## Tarefa A
Reescreva a entrevista, tudo desde "Rui Cunha - Tendo" até "prioridade deste governo?", trocando "exclusão social" por "marginalização".
## Tarefa B
Segundo a entrevista, em quanto decresceu o PIDACC nos últimos três anos?

SOLIDARIEDADE - Em síntese, com o PS no governo o que é que vai mudar, no sector social, nos próximos tempos?
Rui Cunha - Tendo em conta a minha experiência e aquilo que me chegava do que foi a governação destes últimos três anos, devo dizer que, aquele diálogo e cooperação que havia com o governo do PS, abrandou muito. Mas, concretamente, se olharmos para o PIDACC destes últimos três anos vê-se que decresceu 65 por cento. Isto, independentemente da crise, representa um abandono desta área. Se virmos atentamente, no sector social foi onde aconteceu o maior decréscimo com o governo do PSD/CDS/PP. Há uma clara falta de sensibilidade do governo que cessou funções em relação às questões sociais que são fundamentais para o desenvolvimento do país. Se Portugal não apostar nos recursos humanos, emprego, formação profissional, não combate a pobreza, não combate a exclusão social, não consegue apoiar as famílias
SOLIDARIEDADE - Qual deve ser a prioridade deste governo?
Rui Cunha - Na situação em que estamos a prioridade é o emprego. Com emprego tudo se resolve. Tudo fica mais fácil com a família, os filhos, os idosos… Nesta situação conjuntural a prioridade é o emprego.

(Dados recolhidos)
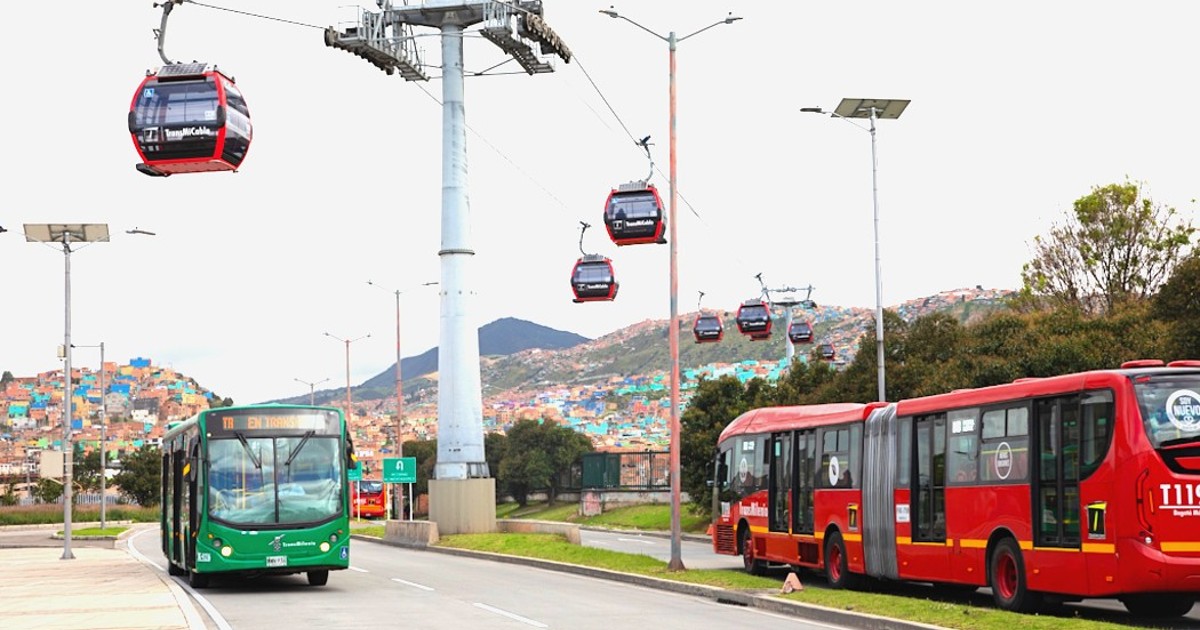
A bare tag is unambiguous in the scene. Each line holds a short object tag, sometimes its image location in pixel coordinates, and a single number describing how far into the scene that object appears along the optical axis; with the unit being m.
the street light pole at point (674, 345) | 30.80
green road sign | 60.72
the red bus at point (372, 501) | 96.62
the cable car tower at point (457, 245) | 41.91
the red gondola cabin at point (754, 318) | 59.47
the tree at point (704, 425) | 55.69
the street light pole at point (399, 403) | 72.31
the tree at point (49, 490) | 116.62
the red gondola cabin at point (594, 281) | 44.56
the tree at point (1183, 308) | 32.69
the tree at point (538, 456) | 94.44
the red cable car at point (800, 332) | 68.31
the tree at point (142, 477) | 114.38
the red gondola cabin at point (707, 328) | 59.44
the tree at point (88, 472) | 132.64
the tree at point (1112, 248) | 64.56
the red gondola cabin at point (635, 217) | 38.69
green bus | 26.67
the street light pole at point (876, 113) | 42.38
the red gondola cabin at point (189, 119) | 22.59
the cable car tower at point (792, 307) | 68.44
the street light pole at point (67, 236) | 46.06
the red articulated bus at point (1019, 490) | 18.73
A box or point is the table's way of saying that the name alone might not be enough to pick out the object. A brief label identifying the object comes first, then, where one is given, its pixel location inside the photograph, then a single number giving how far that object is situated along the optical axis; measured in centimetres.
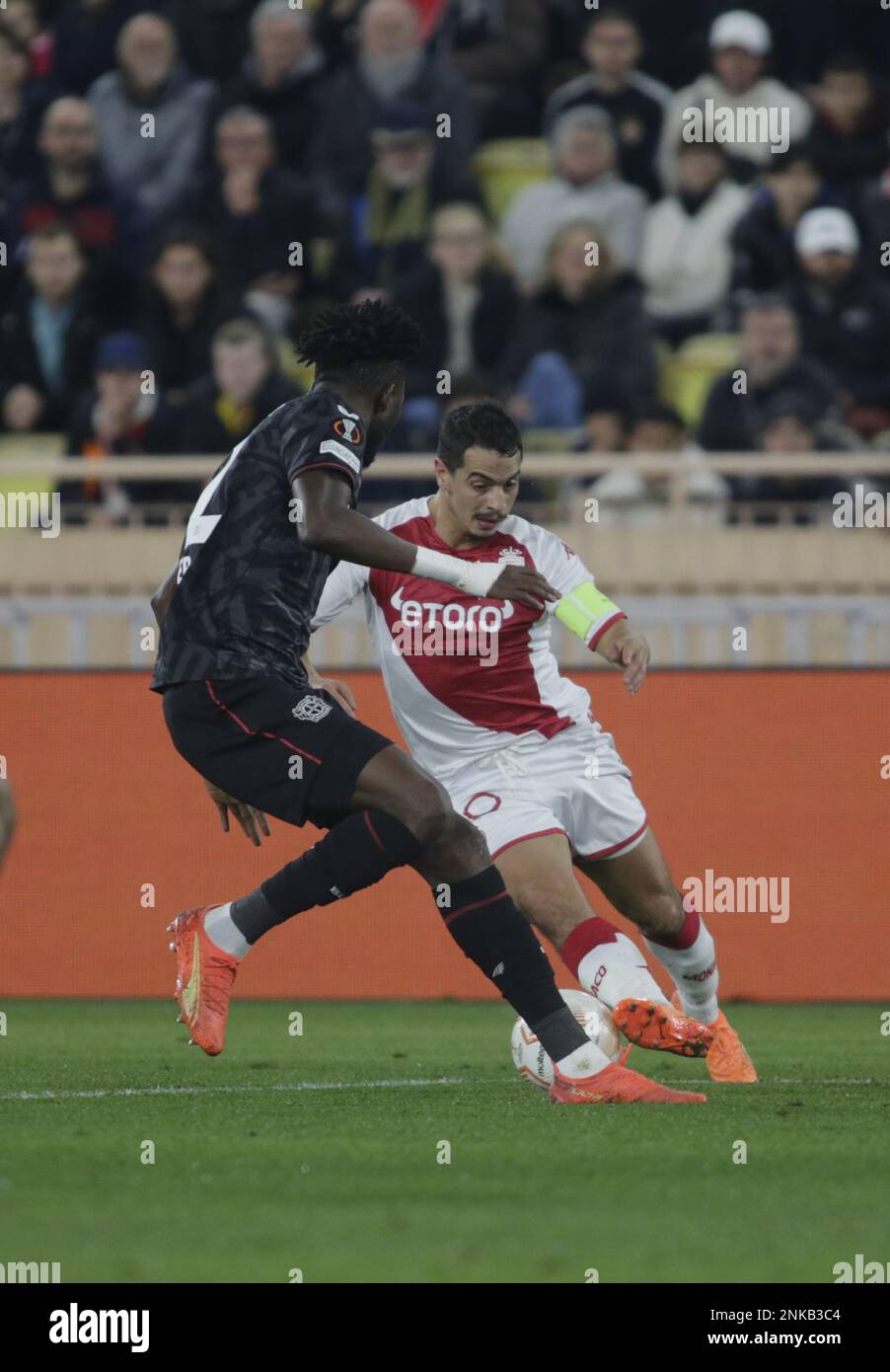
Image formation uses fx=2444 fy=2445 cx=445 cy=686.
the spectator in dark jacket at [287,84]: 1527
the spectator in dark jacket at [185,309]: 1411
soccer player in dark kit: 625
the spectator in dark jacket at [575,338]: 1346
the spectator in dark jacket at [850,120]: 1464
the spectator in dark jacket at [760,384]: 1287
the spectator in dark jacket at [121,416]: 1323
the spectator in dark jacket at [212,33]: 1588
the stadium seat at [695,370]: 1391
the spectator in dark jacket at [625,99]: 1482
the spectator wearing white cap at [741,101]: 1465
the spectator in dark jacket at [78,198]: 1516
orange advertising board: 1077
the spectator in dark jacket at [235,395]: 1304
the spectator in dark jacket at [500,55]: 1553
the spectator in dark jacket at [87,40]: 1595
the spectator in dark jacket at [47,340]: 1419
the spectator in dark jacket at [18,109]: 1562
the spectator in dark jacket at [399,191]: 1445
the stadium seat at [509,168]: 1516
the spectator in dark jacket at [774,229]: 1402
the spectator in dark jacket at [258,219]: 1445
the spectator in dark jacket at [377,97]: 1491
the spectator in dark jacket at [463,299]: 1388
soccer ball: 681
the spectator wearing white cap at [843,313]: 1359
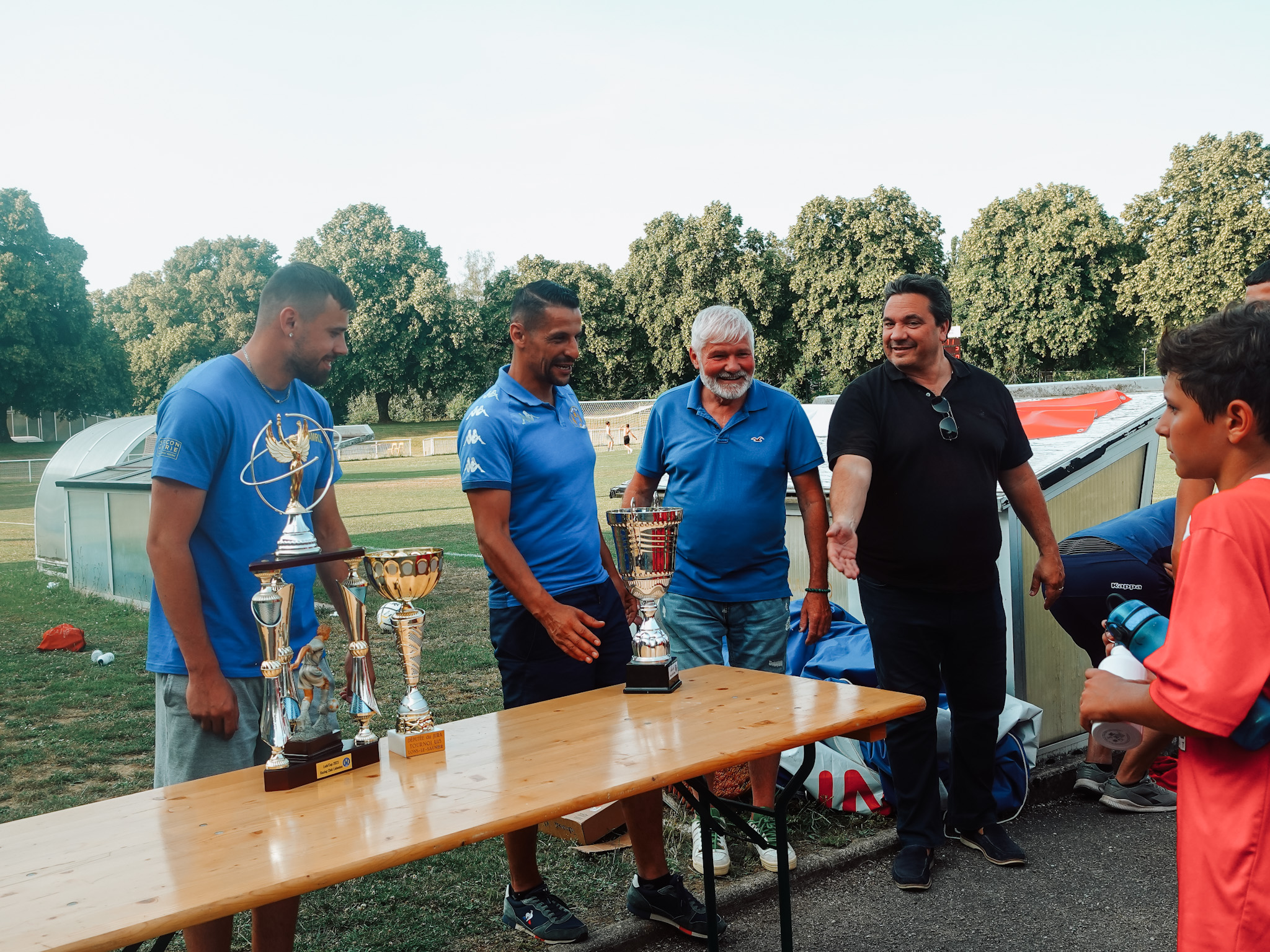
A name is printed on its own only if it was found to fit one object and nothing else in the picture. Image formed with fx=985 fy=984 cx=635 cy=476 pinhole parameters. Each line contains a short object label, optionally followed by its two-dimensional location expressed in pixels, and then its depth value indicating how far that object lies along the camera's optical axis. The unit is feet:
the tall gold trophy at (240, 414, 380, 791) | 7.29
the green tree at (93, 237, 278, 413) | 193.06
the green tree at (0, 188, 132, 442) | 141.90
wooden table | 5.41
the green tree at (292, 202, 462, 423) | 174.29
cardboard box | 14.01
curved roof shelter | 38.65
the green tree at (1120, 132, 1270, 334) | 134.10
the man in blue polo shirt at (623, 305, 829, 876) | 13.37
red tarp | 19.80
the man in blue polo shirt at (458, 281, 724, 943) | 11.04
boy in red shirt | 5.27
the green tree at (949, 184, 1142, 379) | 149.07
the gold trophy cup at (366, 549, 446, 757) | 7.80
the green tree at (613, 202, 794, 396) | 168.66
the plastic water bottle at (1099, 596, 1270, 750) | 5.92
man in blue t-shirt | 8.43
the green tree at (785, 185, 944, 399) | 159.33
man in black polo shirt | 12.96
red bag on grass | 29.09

## A sua resposta A
Rui Cunha - Tendo em conta a minha experiência e aquilo que me chegava do que foi a governação destes últimos três anos, devo dizer que, aquele diálogo e cooperação que havia com o governo do PS, abrandou muito. Mas, concretamente, se olharmos para o PIDACC destes últimos três anos vê-se que decresceu 65 por cento. Isto, independentemente da crise, representa um abandono desta área. Se virmos atentamente, no sector social foi onde aconteceu o maior decréscimo com o governo do PSD/CDS/PP. Há uma clara falta de sensibilidade do governo que cessou funções em relação às questões sociais que são fundamentais para o desenvolvimento do país. Se Portugal não apostar nos recursos humanos, emprego, formação profissional, não combate a pobreza, não combate a marginalização, não consegue apoiar as famílias
SOLIDARIEDADE - Qual deve ser a prioridade deste governo?

## A sua resposta B
Decresceu 65 por cento.